- _Document excerpt_
James Garner (all smiles) gives a hearty welcome to the Ed Leslie and Lothar Motschenbacher second place car from Garner’s AIR team. Garner’s other Lola finished 7th.

1969 24 Hours of Daytona – Race Profile

Heavens To Murgatroyd! – Big surprise at the 1969 24 Hours of Daytona

One more lap until the start of the 1969 24 Hours of DaytonaStory by Louis Galanos; photos by Louis Galanos and Fred Lewis

If you had attended the 1969 24 Hours of Daytona or had read about it in your local paper the following Monday the results of that event might have elicited a phrase such as Heavens To Murgatroyd!

While that phrase might not be familiar to today’s younger generation, it was certainly familiar to young people in 1969 who might have been fans of the Yogi Bear TV show or to their parents who were familiar with a 1940’s era movie star by the name of Bert Lahr. His best known role was that of the Cowardly Lion in the classic movie The Wizard of Oz.

- _Stored rows_
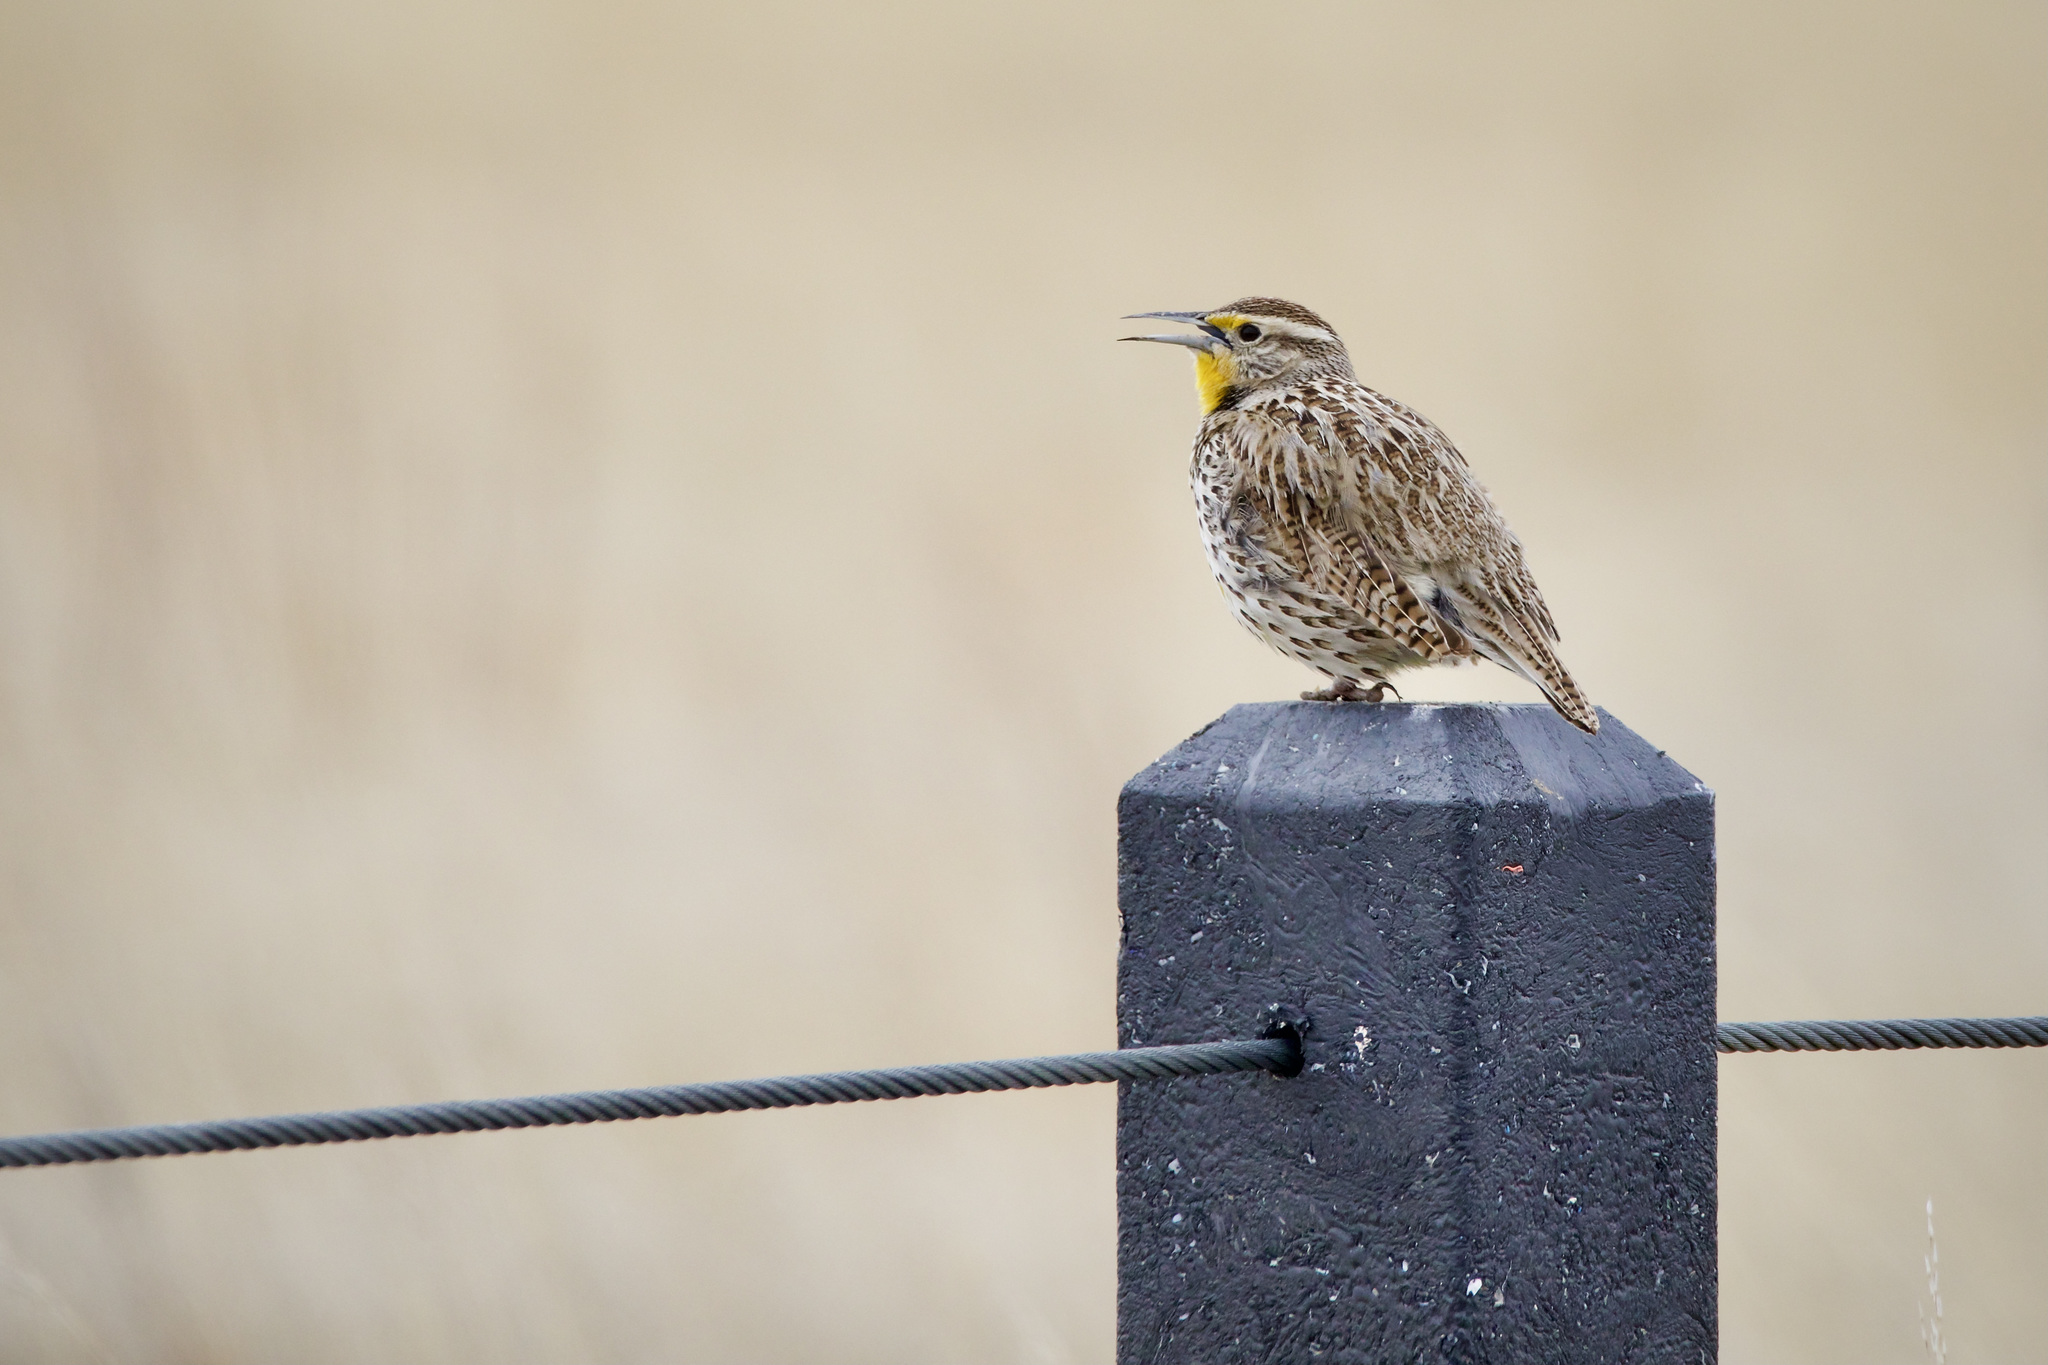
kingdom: Animalia
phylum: Chordata
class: Aves
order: Passeriformes
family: Icteridae
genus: Sturnella
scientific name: Sturnella neglecta
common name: Western meadowlark
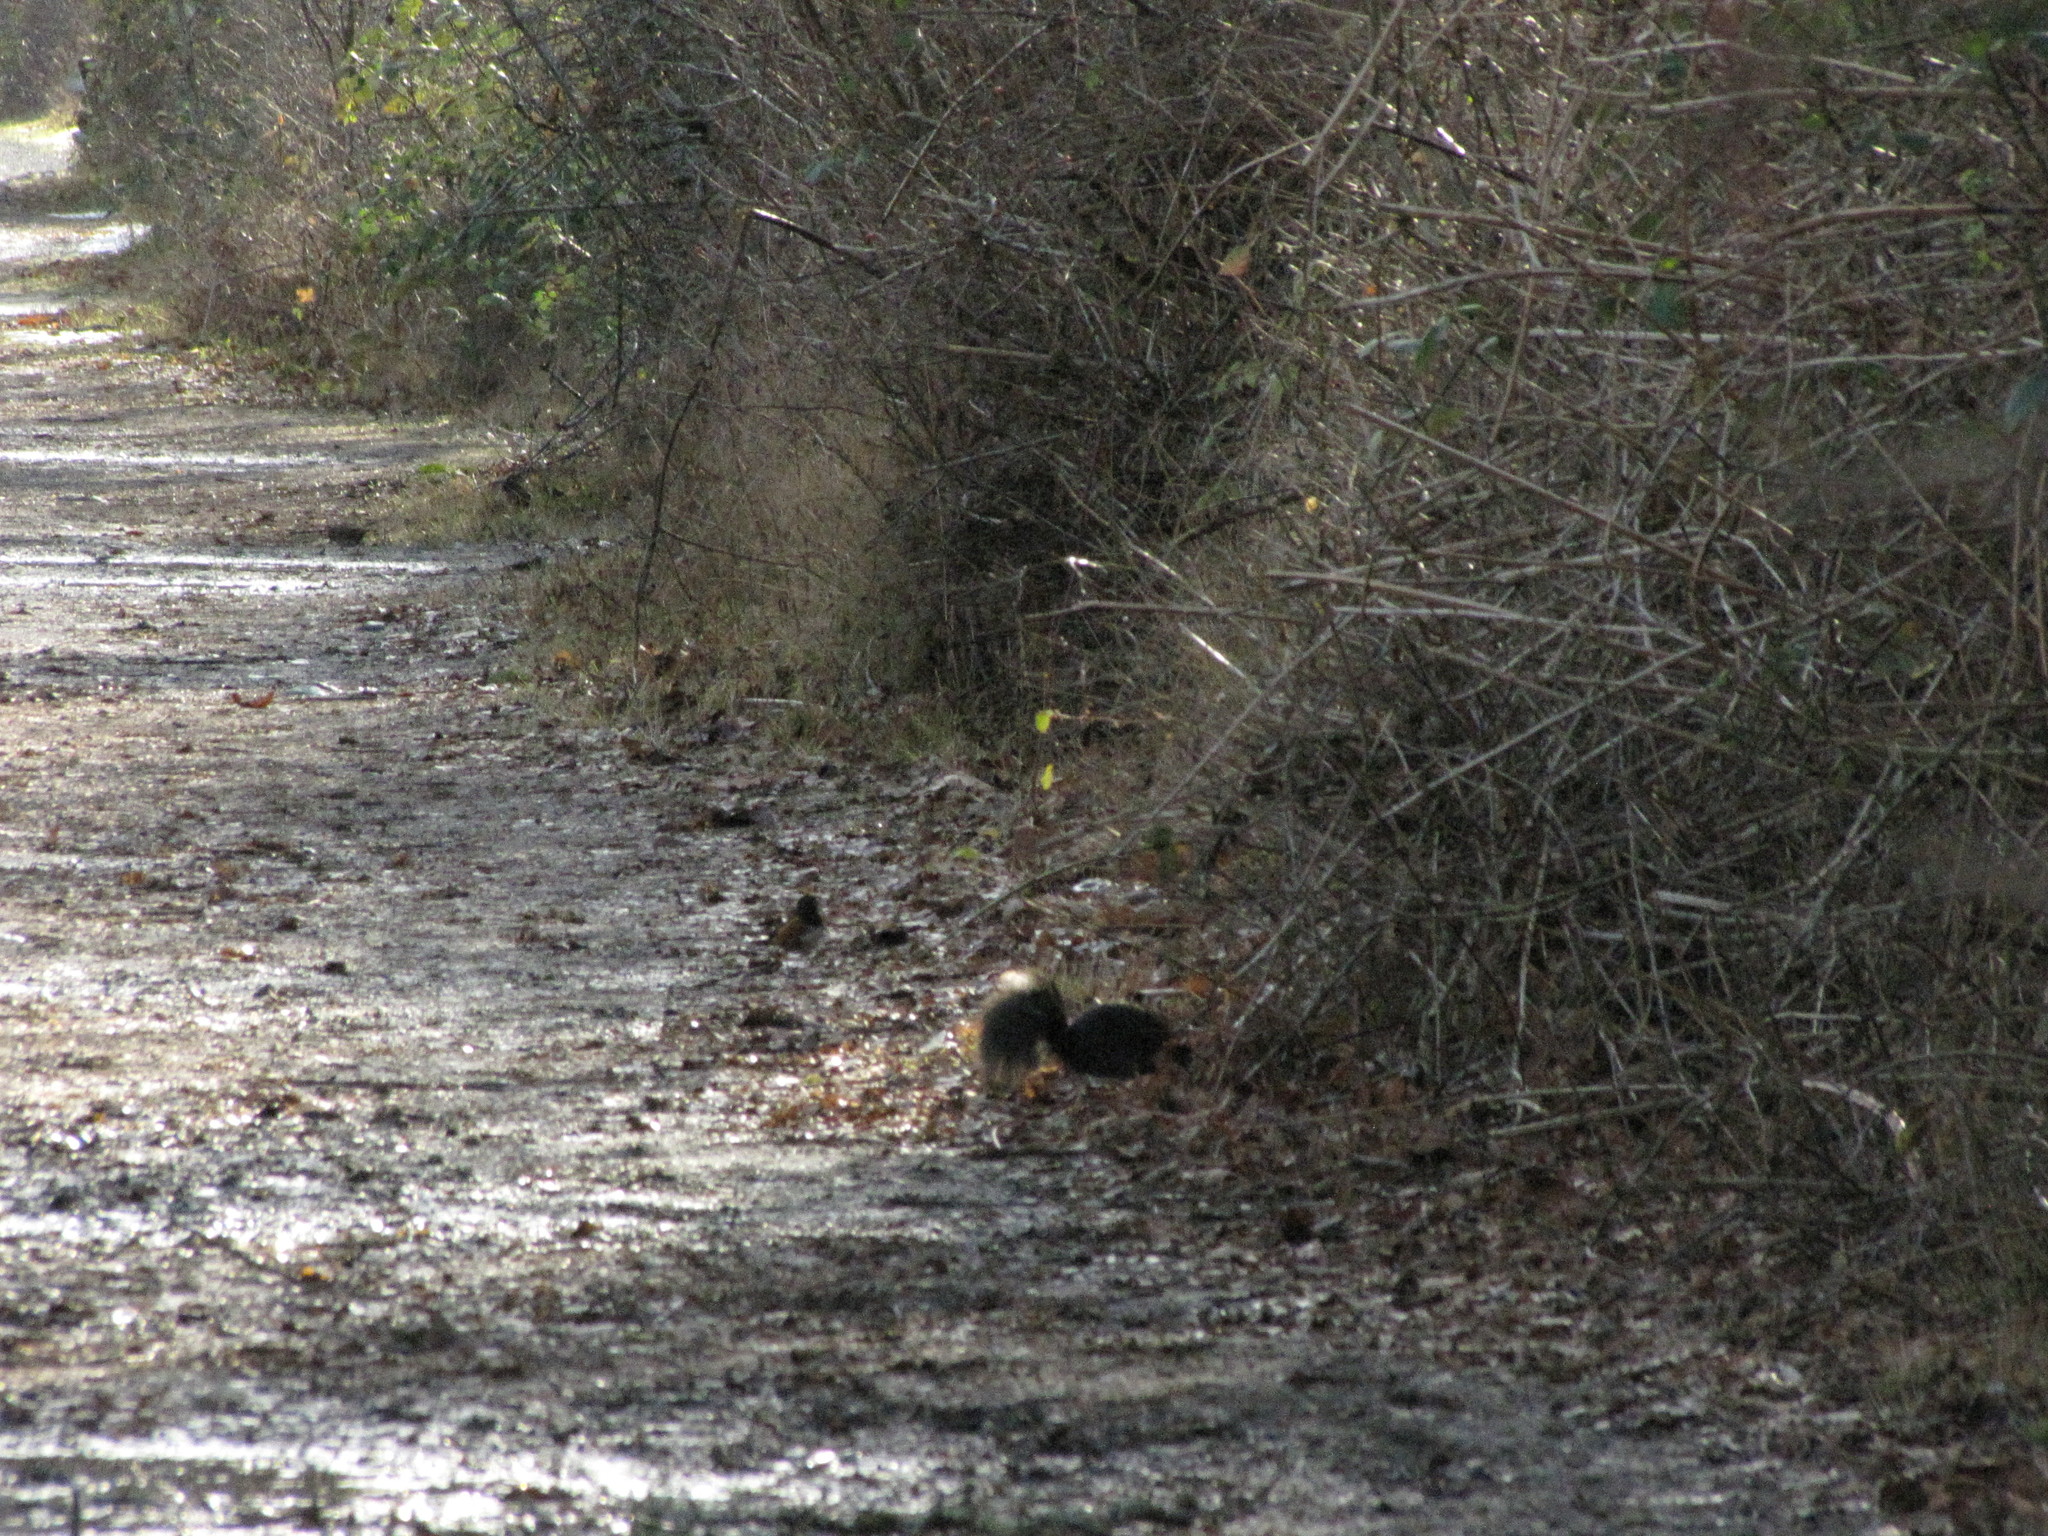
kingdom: Animalia
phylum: Chordata
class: Mammalia
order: Rodentia
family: Sciuridae
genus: Sciurus
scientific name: Sciurus carolinensis
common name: Eastern gray squirrel
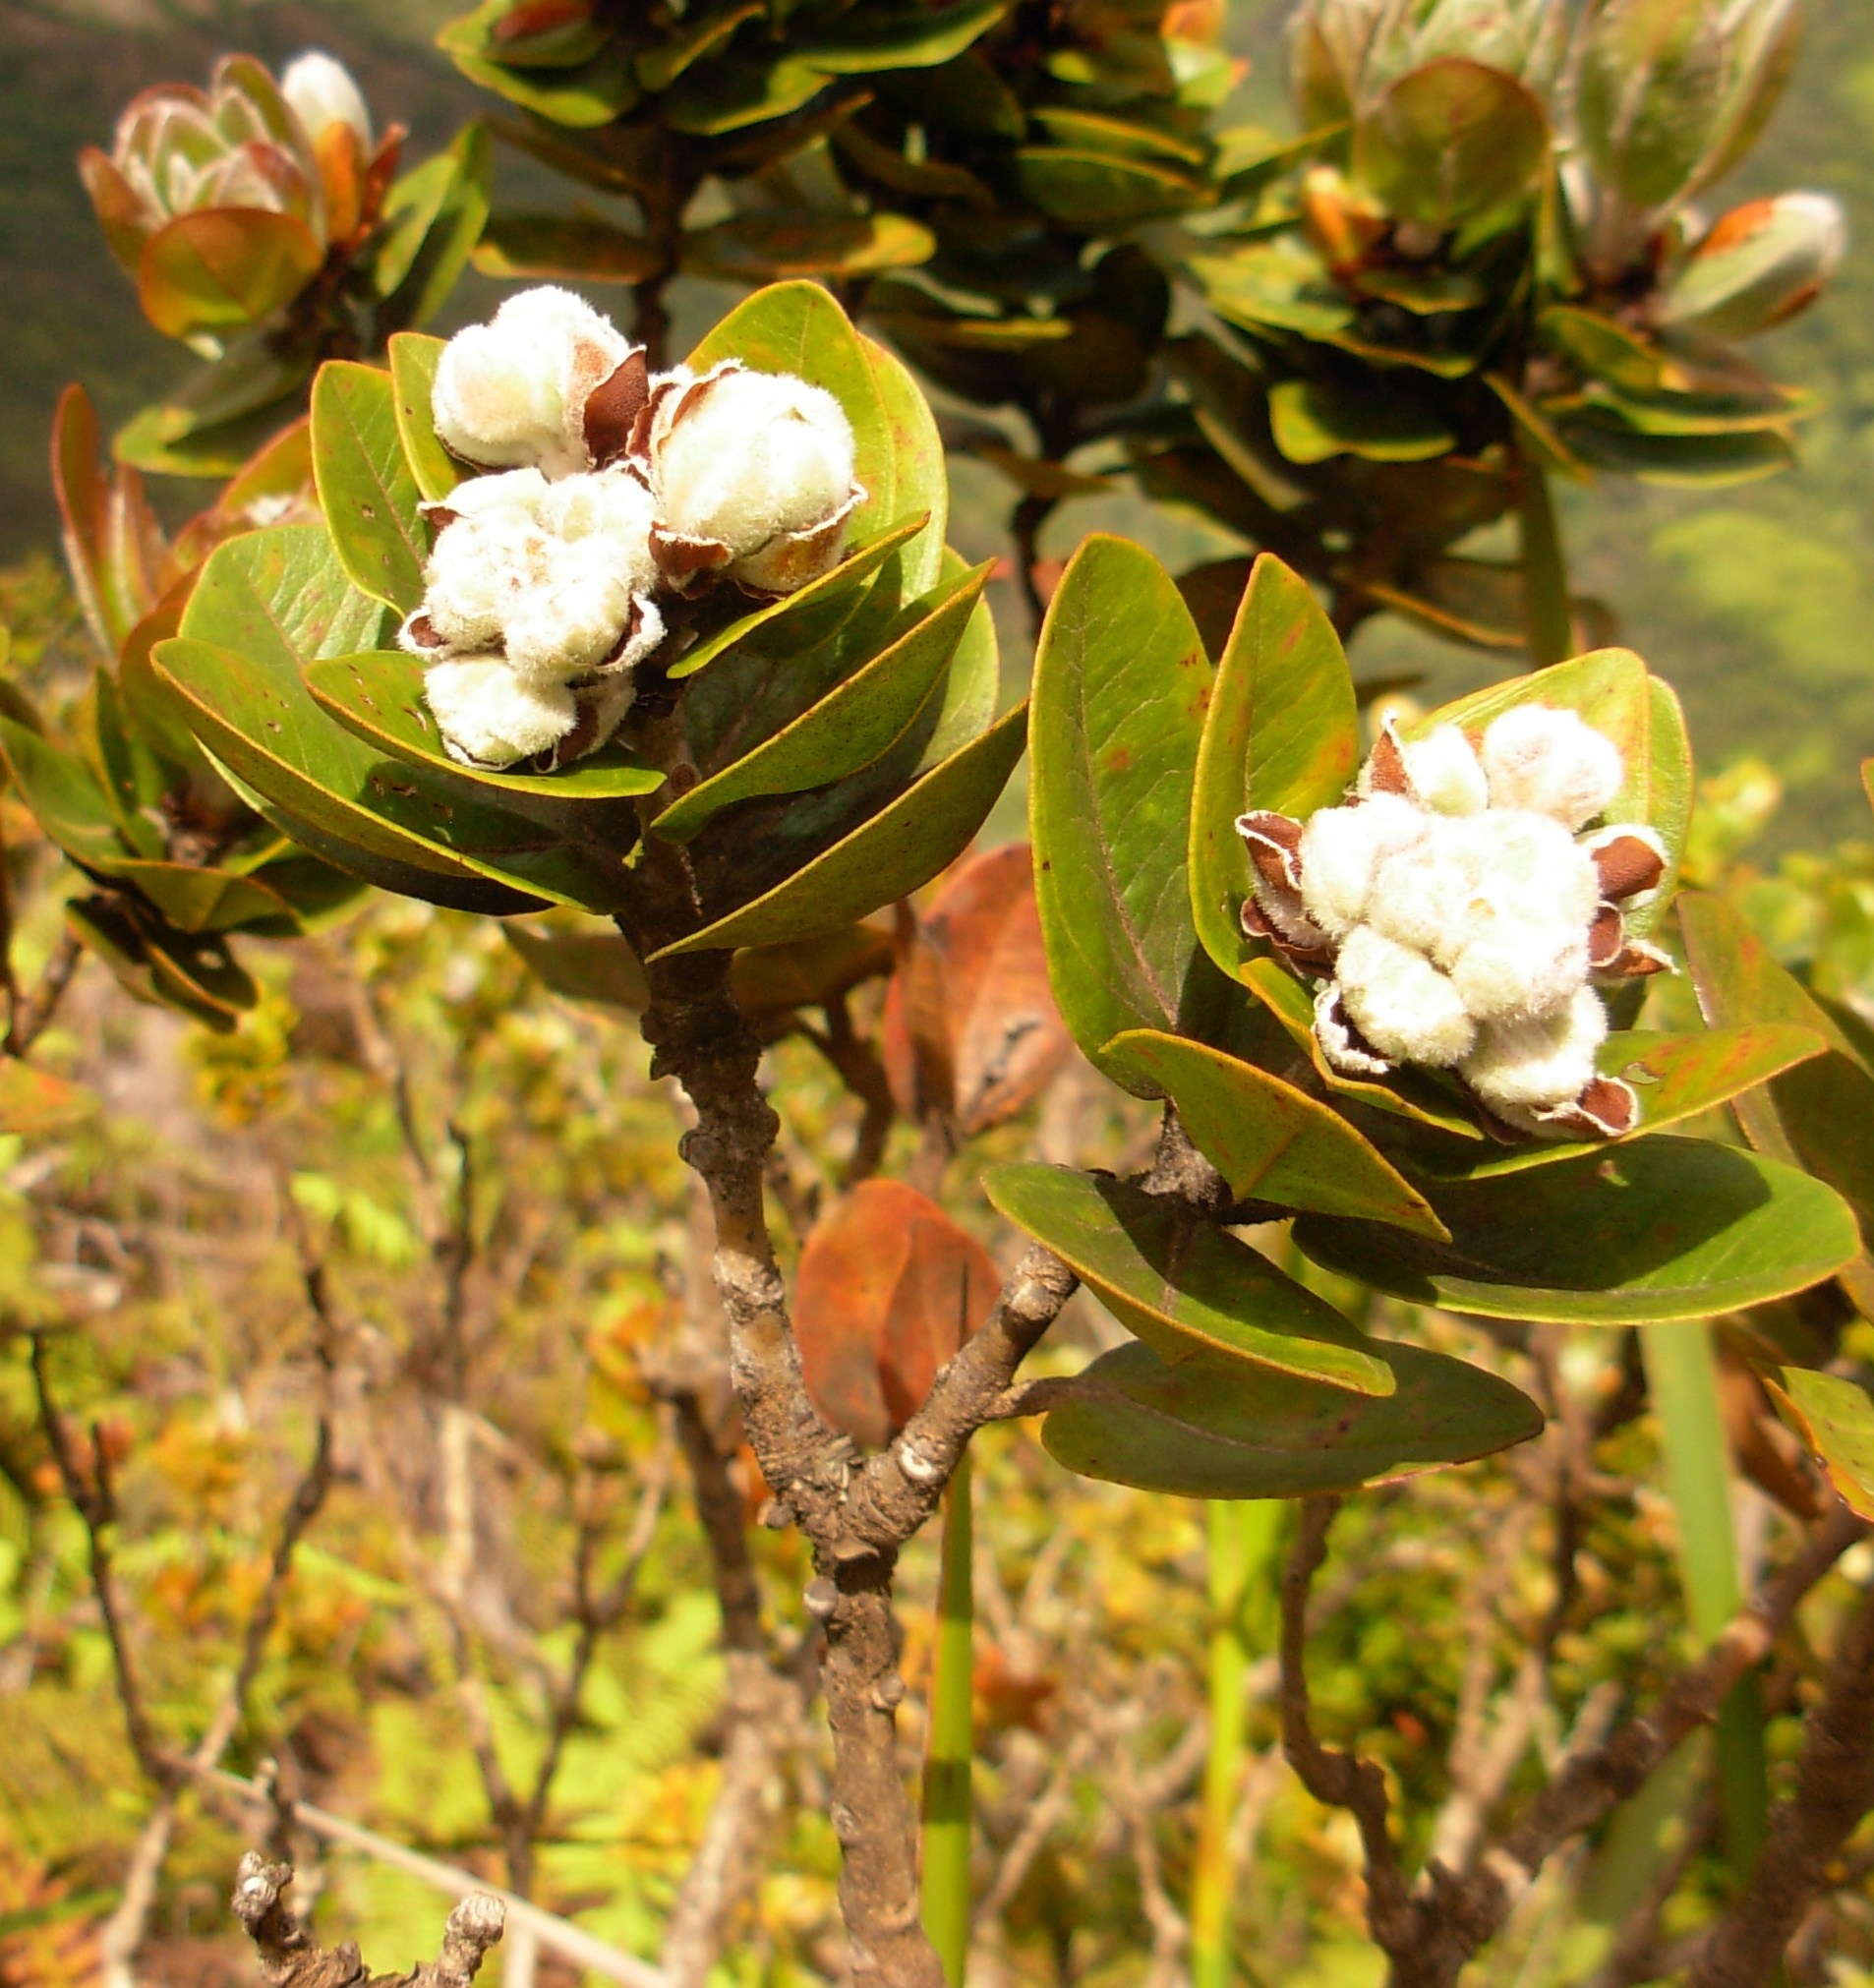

- _Exercise instructions_
From the article on the 1969 24 Hours of Daytona, transcribe word for word the passage that opens with the words "1969 24 Hours of Daytona –" and closes with "as Heavens To Murgatroyd!".

- _The response_
1969 24 Hours of Daytona – Race Profile

Heavens To Murgatroyd! – Big surprise at the 1969 24 Hours of Daytona

One more lap until the start of the 1969 24 Hours of DaytonaStory by Louis Galanos; photos by Louis Galanos and Fred Lewis

If you had attended the 1969 24 Hours of Daytona or had read about it in your local paper the following Monday the results of that event might have elicited a phrase such as Heavens To Murgatroyd!